A few months ago, Larry Hogan fired four top environmental officials on a Friday night. This week, he pulled a similar stunt on a Thursday night. The end result is the same - weakening Maryland’s commitment to energy efficiency. And nobody seems to have noticed. Well played sir.
The Hogan administration is shaking up the Maryland Energy Administration, firing two senior managers, moving the agency from Annapolis to Baltimore and taking a stand against raising utility customers’ electricity bills to expand energy-efficiency programs.
The personnel and policy changes worry environmentalists, who say they fear the Republican administration is weakening or abandoning efforts started by its Democratic predecessor to clean the air and fight climate change with programs that they say would ultimately save ratepayers money.
The MEA has 32 full time employees, there’s seven vacancies (several of the 10 contractual positions are also vacant, but the agency website lists no job openings. Trying to kill the agency?
Karla Raettig, executive director of the Maryland League of Conservation Voters, said environmentalists fear the Hogan administration is “whittling away” at the energy agency and subsuming it in the larger environment department.
“There’s a ton of reasons why having an energy administration is really important in Maryland as we move and transition to a clean-energy economy,” Raettig said.
The website does not list any job openings, but Mayer said anyone who questions whether the agency is being downsized is ‘jumping to conclusions.'”
Nothing to see here. Just a chalk outline of the body of an important agency, not yet cold.
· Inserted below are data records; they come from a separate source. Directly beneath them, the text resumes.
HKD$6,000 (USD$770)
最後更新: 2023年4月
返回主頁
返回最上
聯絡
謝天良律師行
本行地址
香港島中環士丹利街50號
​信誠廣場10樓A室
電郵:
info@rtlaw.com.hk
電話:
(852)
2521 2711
In addition to the personnel massacre, the substantive policy “stand” is being taken right in the middle of PSC hearings on the state’s energy efficiency efforts. Every dollar spent on these efforts has returned $1.82 in benefits, per the PSC. Hogan now wants to stop increasing the commitment to this program because taxes.
“Given the Administration’s concern over authorizing new fees, surcharges and taxes on Maryland residents, we are unable to support the utilities request for new and additional costs above those already approved by the commission,” Williams wrote.
There’s a law calling for these efforts, the law works, but hey, that’s never stopped these guys before.
The state’s EmPOWER law, passed in 2008, called for a 15 percent reduction in per capita electricity usage by 2015. The state’s five utilities are required to offer programs and services intended to curb customers’ demand for electricity and natural gas, including rebates to add insulation, seal drafts in buildings and buy more energy-efficient lighting and appliances.
To help cover costs, utilities are allowed to levy surcharges on customers’ utility bills. The monthly charges for residential customers range between $3 and $5 for every 1,000 kilowatt-hours of electricity consumed, according to Marissa Gillett, senior adviser to the commission chairman.
Since the EmPOWER program began, the commission has determined that the overall benefits of energy-efficiency programs — lowering bills by reducing demand, and avoiding the need to build more power plants — have far outweighed the costs. In July, the commission ordered the effort continued and raised the energy-savings goal.
Spend a dollar, get back almost two in critical environmental benefits. Who wants to turn that down? Larry Hogan does. “Different kind of Republican”? Not even close.